Although there are some concerns about the pace of growth – especially once the boost from the lifting of pandemic restrictions fades – the reopening sets China apart from a world economy facing a significant risk of a “hard landing” this year, as the International Monetary Fund warned on Tuesday.
Never mind whether China’s rebound is not as strong and secure as many had hoped. The consequences of a continuation of the zero-Covid policy – which appeared likely only several months ago – do not bear considering.
Furthermore, the global financial and economic landscape has shifted since China reopened. The fallout from the failure of several US banks has caused lending standards to tighten, precipitating a credit squeeze amid persistently high, albeit easing, inflation that makes it difficult for the US Federal Reserve to cut interest rates.

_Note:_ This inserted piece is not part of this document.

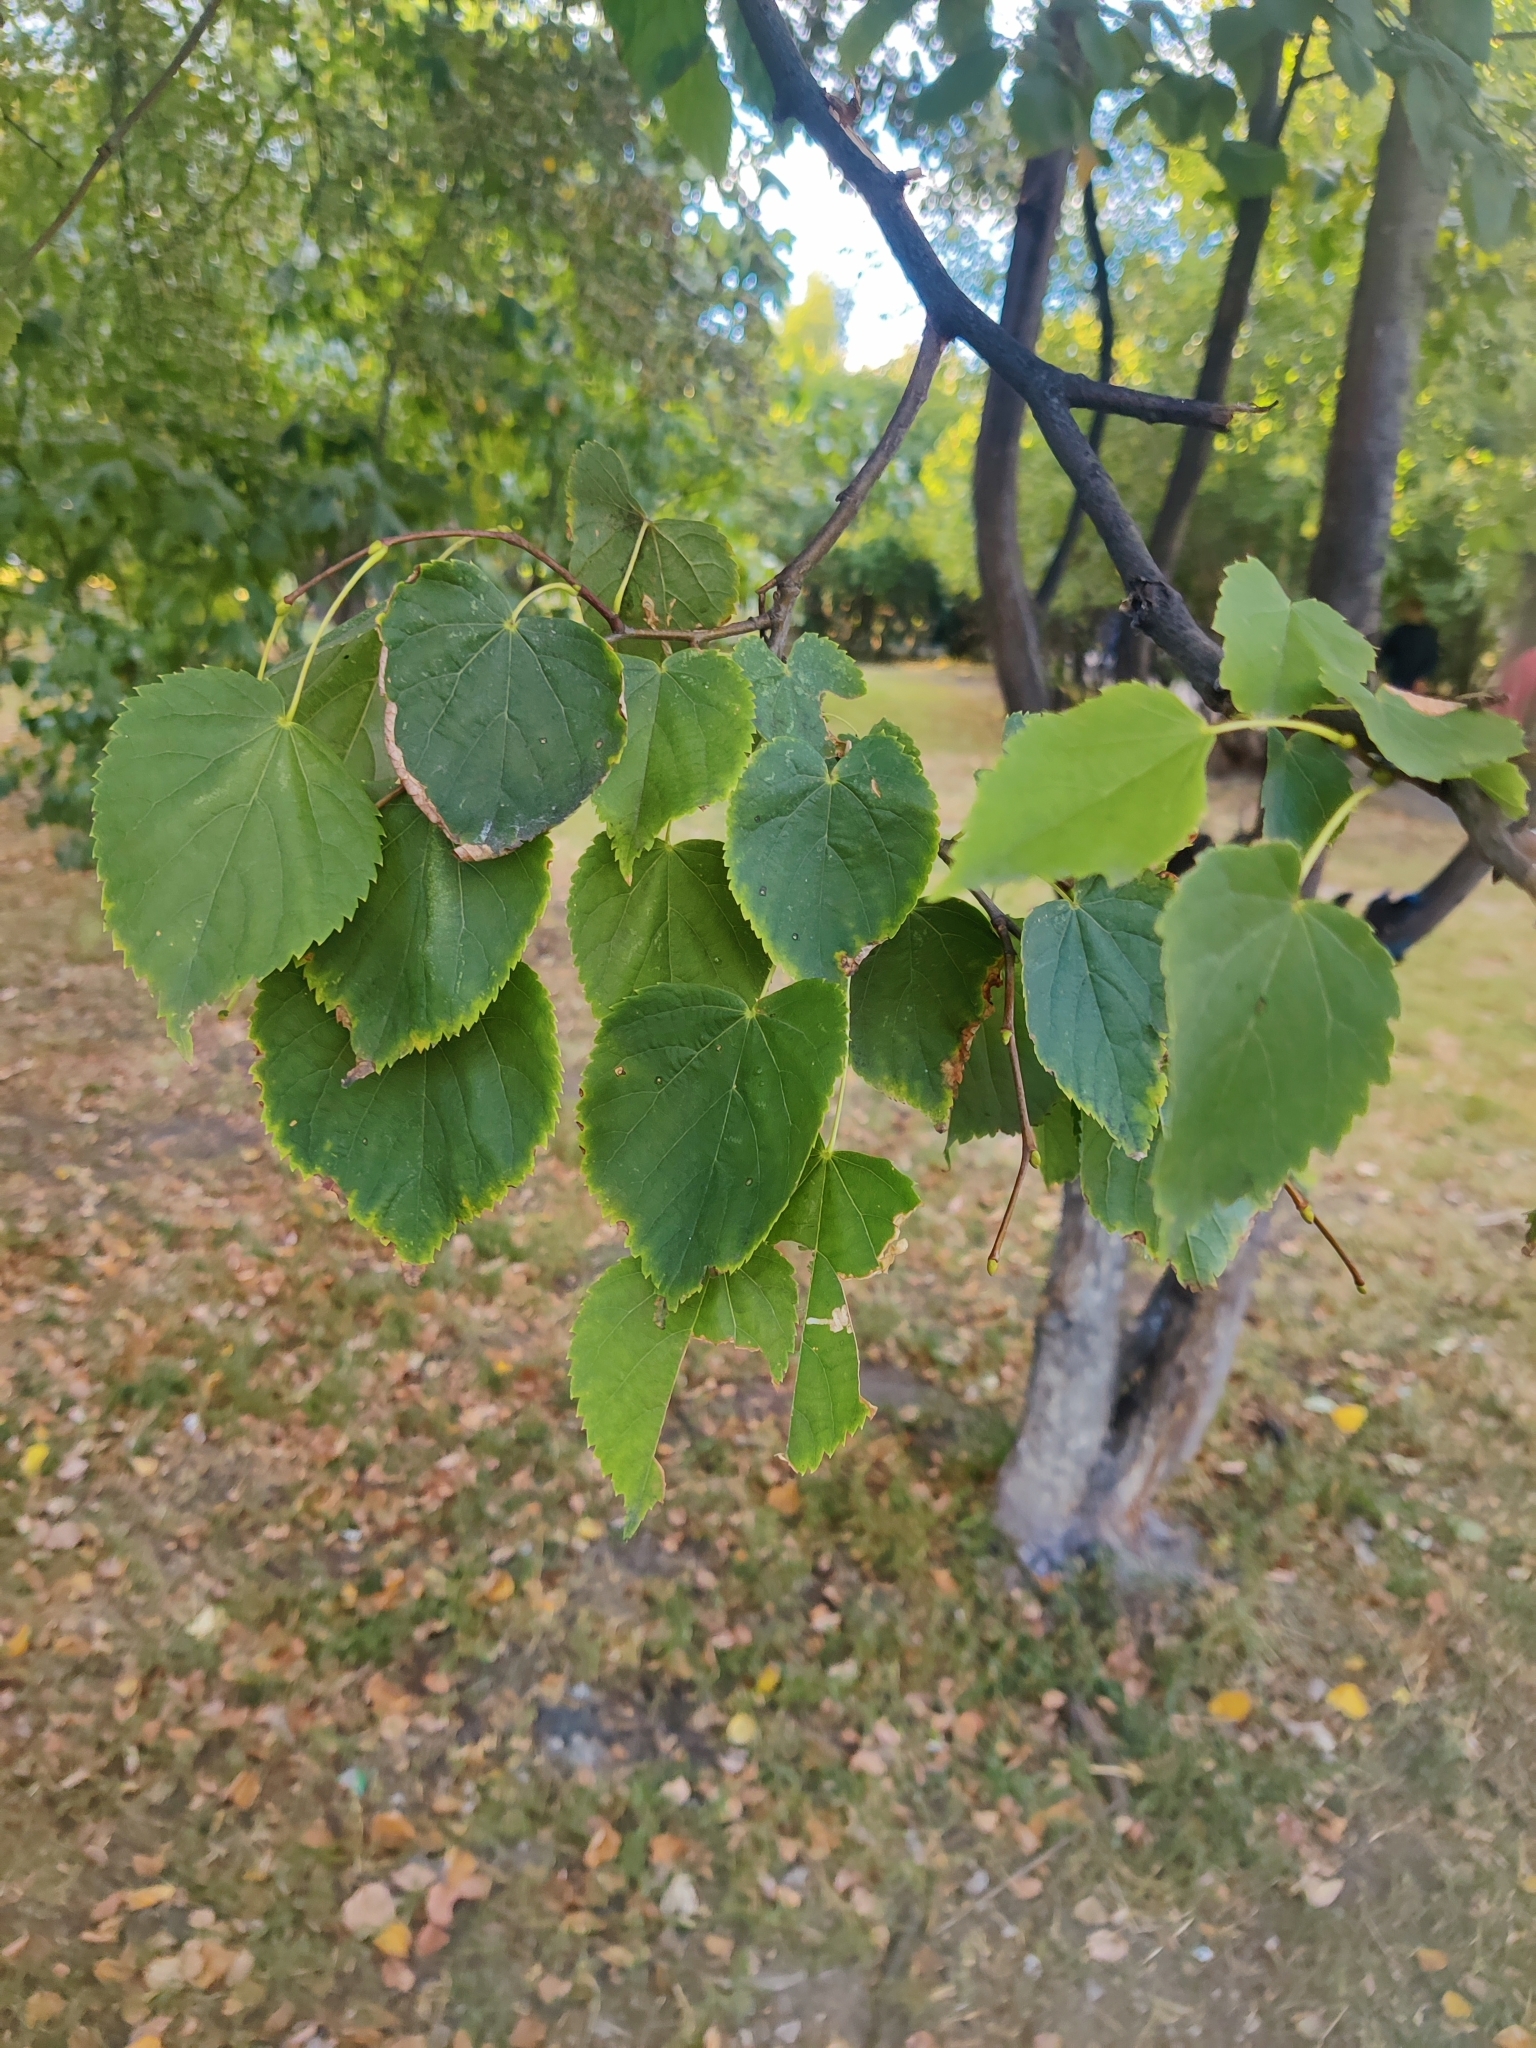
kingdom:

Financial stability risks, although a perennial threat in China, have become more acute in the US. This accentuates the appeal of Chinese government debt for investors seeking to diversify their portfolios. While US bonds have swung wildly since the end of February, Chinese bonds have traded in a narrow range.

China’s reopening has failed to impress markets, but that says more about problems elsewhere in the world. As the outlook for the global economy darkens, China is a rare bright spot.